### GIVEN PROBLEM:
Copy each of the lines below word for word, with the same spelling, punctuation, and line breaks.

### INPUT DATA:
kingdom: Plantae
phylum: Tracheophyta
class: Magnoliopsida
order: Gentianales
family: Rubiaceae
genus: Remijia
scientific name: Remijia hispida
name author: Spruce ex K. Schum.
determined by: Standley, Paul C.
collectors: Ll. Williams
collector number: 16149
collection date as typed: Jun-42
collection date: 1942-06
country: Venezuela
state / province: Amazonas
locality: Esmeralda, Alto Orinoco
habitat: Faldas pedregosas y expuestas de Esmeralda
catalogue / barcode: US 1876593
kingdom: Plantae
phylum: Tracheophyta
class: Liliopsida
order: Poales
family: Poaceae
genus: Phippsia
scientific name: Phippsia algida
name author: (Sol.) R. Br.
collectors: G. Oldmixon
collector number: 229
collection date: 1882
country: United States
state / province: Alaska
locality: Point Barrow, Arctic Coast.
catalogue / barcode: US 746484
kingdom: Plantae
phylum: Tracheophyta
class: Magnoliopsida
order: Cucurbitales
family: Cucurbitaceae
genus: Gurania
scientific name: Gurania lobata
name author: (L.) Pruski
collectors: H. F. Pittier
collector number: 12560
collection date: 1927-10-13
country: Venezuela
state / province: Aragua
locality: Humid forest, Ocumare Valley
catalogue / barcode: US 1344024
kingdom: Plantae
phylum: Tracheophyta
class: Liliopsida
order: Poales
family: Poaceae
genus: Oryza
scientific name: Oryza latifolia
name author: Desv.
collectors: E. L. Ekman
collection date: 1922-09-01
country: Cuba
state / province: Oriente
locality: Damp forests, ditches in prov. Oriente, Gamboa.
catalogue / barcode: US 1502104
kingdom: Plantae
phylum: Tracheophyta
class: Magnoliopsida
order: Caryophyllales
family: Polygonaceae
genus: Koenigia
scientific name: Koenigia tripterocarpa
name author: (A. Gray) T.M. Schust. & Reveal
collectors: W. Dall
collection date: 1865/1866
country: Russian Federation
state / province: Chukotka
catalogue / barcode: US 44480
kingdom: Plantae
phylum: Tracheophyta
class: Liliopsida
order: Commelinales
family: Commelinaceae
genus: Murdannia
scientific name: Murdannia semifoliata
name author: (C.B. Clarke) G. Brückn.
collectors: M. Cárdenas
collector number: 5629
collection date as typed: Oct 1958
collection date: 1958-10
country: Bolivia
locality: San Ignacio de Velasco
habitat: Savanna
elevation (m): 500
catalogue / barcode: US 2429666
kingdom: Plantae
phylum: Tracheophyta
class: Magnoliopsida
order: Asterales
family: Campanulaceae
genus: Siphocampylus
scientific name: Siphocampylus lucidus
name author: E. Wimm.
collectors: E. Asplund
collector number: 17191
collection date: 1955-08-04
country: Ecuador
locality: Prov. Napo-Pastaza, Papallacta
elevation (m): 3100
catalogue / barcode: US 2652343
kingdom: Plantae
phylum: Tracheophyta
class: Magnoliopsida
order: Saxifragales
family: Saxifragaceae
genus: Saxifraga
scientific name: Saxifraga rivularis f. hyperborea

### EXERCISE SOLUTION:
kingdom: Plantae
phylum: Tracheophyta
class: Magnoliopsida
order: Gentianales
family: Rubiaceae
genus: Remijia
scientific name: Remijia hispida
name author: Spruce ex K. Schum.
determined by: Standley, Paul C.
collectors: Ll. Williams
collector number: 16149
collection date as typed: Jun-42
collection date: 1942-06
country: Venezuela
state / province: Amazonas
locality: Esmeralda, Alto Orinoco
habitat: Faldas pedregosas y expuestas de Esmeralda
catalogue / barcode: US 1876593
kingdom: Plantae
phylum: Tracheophyta
class: Liliopsida
order: Poales
family: Poaceae
genus: Phippsia
scientific name: Phippsia algida
name author: (Sol.) R. Br.
collectors: G. Oldmixon
collector number: 229
collection date: 1882
country: United States
state / province: Alaska
locality: Point Barrow, Arctic Coast.
catalogue / barcode: US 746484
kingdom: Plantae
phylum: Tracheophyta
class: Magnoliopsida
order: Cucurbitales
family: Cucurbitaceae
genus: Gurania
scientific name: Gurania lobata
name author: (L.) Pruski
collectors: H. F. Pittier
collector number: 12560
collection date: 1927-10-13
country: Venezuela
state / province: Aragua
locality: Humid forest, Ocumare Valley
catalogue / barcode: US 1344024
kingdom: Plantae
phylum: Tracheophyta
class: Liliopsida
order: Poales
family: Poaceae
genus: Oryza
scientific name: Oryza latifolia
name author: Desv.
collectors: E. L. Ekman
collection date: 1922-09-01
country: Cuba
state / province: Oriente
locality: Damp forests, ditches in prov. Oriente, Gamboa.
catalogue / barcode: US 1502104
kingdom: Plantae
phylum: Tracheophyta
class: Magnoliopsida
order: Caryophyllales
family: Polygonaceae
genus: Koenigia
scientific name: Koenigia tripterocarpa
name author: (A. Gray) T.M. Schust. & Reveal
collectors: W. Dall
collection date: 1865/1866
country: Russian Federation
state / province: Chukotka
catalogue / barcode: US 44480
kingdom: Plantae
phylum: Tracheophyta
class: Liliopsida
order: Commelinales
family: Commelinaceae
genus: Murdannia
scientific name: Murdannia semifoliata
name author: (C.B. Clarke) G. Brückn.
collectors: M. Cárdenas
collector number: 5629
collection date as typed: Oct 1958
collection date: 1958-10
country: Bolivia
locality: San Ignacio de Velasco
habitat: Savanna
elevation (m): 500
catalogue / barcode: US 2429666
kingdom: Plantae
phylum: Tracheophyta
class: Magnoliopsida
order: Asterales
family: Campanulaceae
genus: Siphocampylus
scientific name: Siphocampylus lucidus
name author: E. Wimm.
collectors: E. Asplund
collector number: 17191
collection date: 1955-08-04
country: Ecuador
locality: Prov. Napo-Pastaza, Papallacta
elevation (m): 3100
catalogue / barcode: US 2652343
kingdom: Plantae
phylum: Tracheophyta
class: Magnoliopsida
order: Saxifragales
family: Saxifragaceae
genus: Saxifraga
scientific name: Saxifraga rivularis f. hyperborea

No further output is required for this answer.